**Your task:**
Reproduce the entries that follow precisely, setting aside any images.

**The data:**
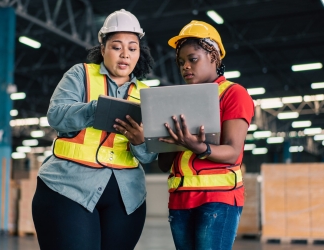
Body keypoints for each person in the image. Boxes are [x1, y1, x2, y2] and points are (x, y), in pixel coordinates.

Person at [32, 9, 157, 250]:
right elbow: (56, 116)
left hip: (126, 198)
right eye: (116, 46)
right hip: (68, 188)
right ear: (102, 49)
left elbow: (149, 156)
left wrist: (141, 141)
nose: (125, 54)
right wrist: (97, 110)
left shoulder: (146, 93)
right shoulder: (80, 75)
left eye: (132, 48)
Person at [158, 21, 255, 250]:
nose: (185, 67)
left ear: (214, 57)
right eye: (181, 62)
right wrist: (171, 140)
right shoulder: (175, 101)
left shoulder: (233, 94)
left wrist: (196, 145)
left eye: (193, 59)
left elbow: (232, 152)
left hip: (217, 200)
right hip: (180, 200)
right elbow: (164, 164)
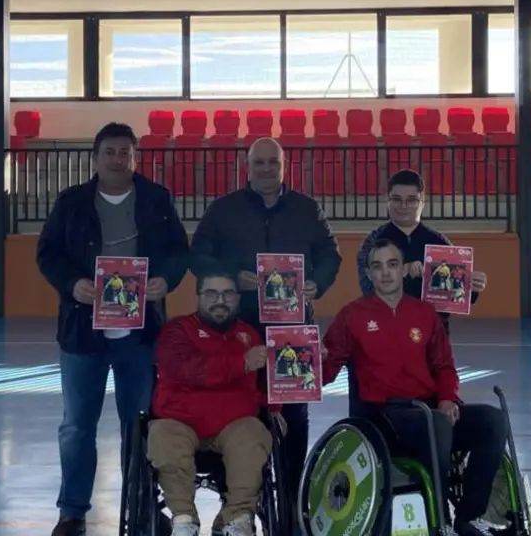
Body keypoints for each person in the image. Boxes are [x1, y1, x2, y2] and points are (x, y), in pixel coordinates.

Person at [37, 122, 191, 536]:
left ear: (135, 158)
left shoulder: (157, 200)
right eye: (110, 152)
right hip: (82, 335)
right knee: (76, 427)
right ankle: (72, 512)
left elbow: (178, 250)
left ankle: (142, 506)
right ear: (95, 158)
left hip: (140, 337)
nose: (117, 159)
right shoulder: (71, 202)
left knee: (140, 425)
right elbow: (47, 253)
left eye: (125, 152)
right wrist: (72, 285)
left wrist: (165, 280)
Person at [190, 136, 341, 533]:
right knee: (238, 412)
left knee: (294, 416)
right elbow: (199, 255)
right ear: (247, 165)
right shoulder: (223, 210)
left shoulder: (308, 209)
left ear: (284, 165)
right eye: (259, 162)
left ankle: (290, 502)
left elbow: (330, 253)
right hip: (239, 330)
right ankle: (235, 506)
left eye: (273, 163)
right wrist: (230, 276)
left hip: (293, 331)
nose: (266, 169)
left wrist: (317, 283)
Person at [322, 238, 509, 536]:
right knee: (435, 423)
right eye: (377, 266)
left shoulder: (424, 313)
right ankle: (439, 522)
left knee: (492, 420)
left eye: (392, 265)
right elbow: (325, 373)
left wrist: (448, 398)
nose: (385, 273)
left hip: (430, 409)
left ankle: (468, 516)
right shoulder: (351, 316)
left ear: (402, 270)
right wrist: (317, 360)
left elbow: (444, 367)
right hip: (383, 418)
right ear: (369, 274)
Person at [148, 266, 286, 536]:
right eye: (211, 294)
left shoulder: (250, 335)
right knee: (163, 436)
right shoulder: (176, 330)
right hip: (180, 420)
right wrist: (240, 362)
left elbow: (269, 377)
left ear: (237, 298)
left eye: (227, 294)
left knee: (255, 434)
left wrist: (275, 409)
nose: (220, 300)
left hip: (233, 423)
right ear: (198, 297)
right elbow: (188, 370)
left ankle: (236, 520)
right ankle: (184, 519)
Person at [356, 169, 489, 334]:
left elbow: (457, 298)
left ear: (422, 202)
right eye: (396, 199)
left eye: (411, 200)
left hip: (432, 336)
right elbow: (368, 288)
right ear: (387, 201)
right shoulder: (373, 242)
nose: (403, 206)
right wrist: (401, 272)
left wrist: (472, 286)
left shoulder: (440, 243)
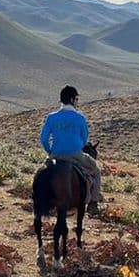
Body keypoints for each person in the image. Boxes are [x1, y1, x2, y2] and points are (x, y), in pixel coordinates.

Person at [40, 85, 102, 216]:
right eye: (77, 99)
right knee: (96, 171)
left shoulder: (51, 117)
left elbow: (44, 139)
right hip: (75, 154)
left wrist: (50, 152)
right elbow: (85, 139)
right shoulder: (79, 118)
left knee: (42, 172)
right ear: (73, 100)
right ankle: (93, 204)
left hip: (56, 154)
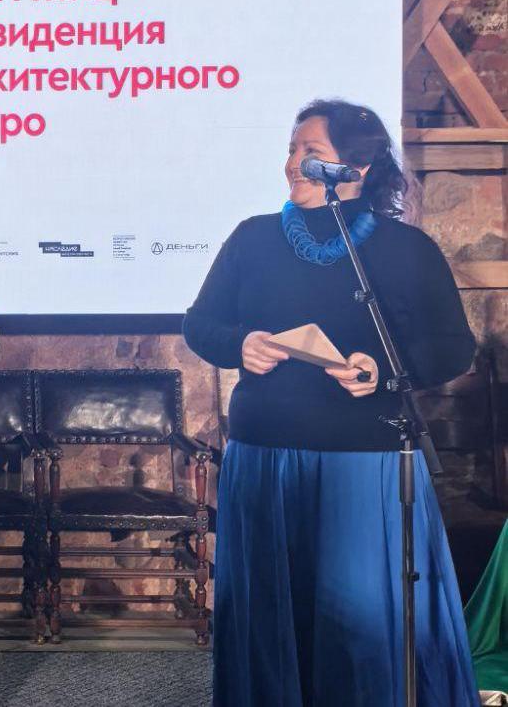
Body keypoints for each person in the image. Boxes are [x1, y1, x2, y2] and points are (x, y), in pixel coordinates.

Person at [183, 99, 480, 706]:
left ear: (356, 169)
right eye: (292, 150)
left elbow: (454, 347)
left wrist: (385, 370)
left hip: (364, 458)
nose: (293, 162)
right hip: (265, 455)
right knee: (271, 612)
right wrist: (240, 343)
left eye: (310, 152)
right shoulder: (252, 238)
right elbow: (200, 324)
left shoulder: (405, 248)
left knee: (360, 620)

**Answer section:**
Body keypoints for each person in the image. Boxes are [x1, y1, x2, y2] and points are (x, y), in pixel coordinates.

Person at [32, 9, 157, 250]:
right elbow: (56, 116)
left hip: (126, 198)
right eye: (116, 46)
right hip: (68, 188)
right ear: (102, 49)
left elbow: (149, 156)
left wrist: (141, 141)
nose: (125, 54)
right wrist: (97, 110)
left shoulder: (146, 93)
right shoulder: (80, 75)
left eye: (132, 48)
Person at [158, 21, 255, 250]:
nose: (185, 67)
left ear: (214, 57)
right eye: (181, 62)
right wrist: (171, 140)
right shoulder: (175, 101)
left shoulder: (233, 94)
left wrist: (196, 145)
left eye: (193, 59)
left elbow: (232, 152)
left hip: (217, 200)
right hip: (180, 200)
right elbow: (164, 164)
Body keypoints for each person in the image. Boxes are [x1, y1, x2, y2] and points are (x, y), in pixel coordinates.

Person at [37, 122, 191, 536]:
left ear: (135, 158)
left shoulder: (157, 200)
right eye: (110, 152)
right hip: (82, 335)
right knee: (76, 427)
right ankle: (72, 512)
left elbow: (178, 250)
left ankle: (142, 506)
right ear: (95, 158)
left hip: (140, 337)
nose: (117, 159)
right shoulder: (71, 202)
left knee: (140, 425)
right elbow: (47, 253)
left eye: (125, 152)
right wrist: (72, 285)
left wrist: (165, 280)
Person at [190, 136, 341, 533]:
right knee: (238, 412)
left knee: (294, 416)
right elbow: (199, 255)
right ear: (247, 165)
right shoulder: (223, 210)
left shoulder: (308, 209)
left ear: (284, 165)
right eye: (259, 162)
left ankle: (290, 502)
left elbow: (330, 253)
right hip: (239, 330)
right ankle: (235, 506)
left eye: (273, 163)
right wrist: (230, 276)
left hip: (293, 331)
nose: (266, 169)
left wrist: (317, 283)
Person at [322, 238, 509, 536]:
right knee: (435, 423)
right eye: (377, 266)
left shoulder: (424, 313)
right ankle: (439, 522)
left knee: (492, 420)
left eye: (392, 265)
right elbow: (325, 373)
left wrist: (448, 398)
nose: (385, 273)
left hip: (430, 409)
left ankle: (468, 516)
right shoulder: (351, 316)
left ear: (402, 270)
right wrist: (317, 360)
left elbow: (444, 367)
right hip: (383, 418)
right ear: (369, 274)
Person at [148, 266, 286, 536]:
right eye: (211, 294)
left shoulder: (250, 335)
right knee: (163, 436)
right shoulder: (176, 330)
right hip: (180, 420)
right wrist: (240, 362)
left elbow: (269, 377)
left ear: (237, 298)
left eye: (227, 294)
left knee: (255, 434)
left wrist: (275, 409)
nose: (220, 300)
left hip: (233, 423)
right ear: (198, 297)
right elbow: (188, 370)
left ankle: (236, 520)
right ankle: (184, 519)
Person at [356, 169, 489, 334]:
left elbow: (457, 298)
left ear: (422, 202)
right eye: (396, 199)
left eye: (411, 200)
left hip: (432, 336)
right elbow: (368, 288)
right ear: (387, 201)
right shoulder: (373, 242)
nose: (403, 206)
right wrist: (401, 272)
left wrist: (472, 286)
left shoulder: (440, 243)
Body keypoints for each person in the image. Boxes are [x1, y1, x2, y2] and points are (x, y), in pixel coordinates.

Person at [40, 85, 102, 216]:
right eye: (77, 99)
right knee: (96, 171)
left shoulder: (51, 117)
left elbow: (44, 139)
right hip: (75, 154)
left wrist: (50, 152)
right elbow: (85, 139)
right shoulder: (79, 118)
left knee: (42, 172)
right ear: (73, 100)
right ankle: (93, 204)
left hip: (56, 154)
Body keypoints for each person in the image. Boxes are [x1, y1, x2, y2] and points are (x, y), in pixel coordinates.

Person at [183, 99, 480, 706]:
left ear: (356, 169)
right eye: (292, 150)
left elbow: (454, 347)
left wrist: (385, 370)
left hip: (364, 458)
nose: (293, 162)
right hip: (265, 455)
right knee: (271, 612)
right wrist: (240, 343)
left eye: (310, 152)
right shoulder: (252, 238)
right elbow: (200, 324)
left shoulder: (405, 248)
left knee: (360, 620)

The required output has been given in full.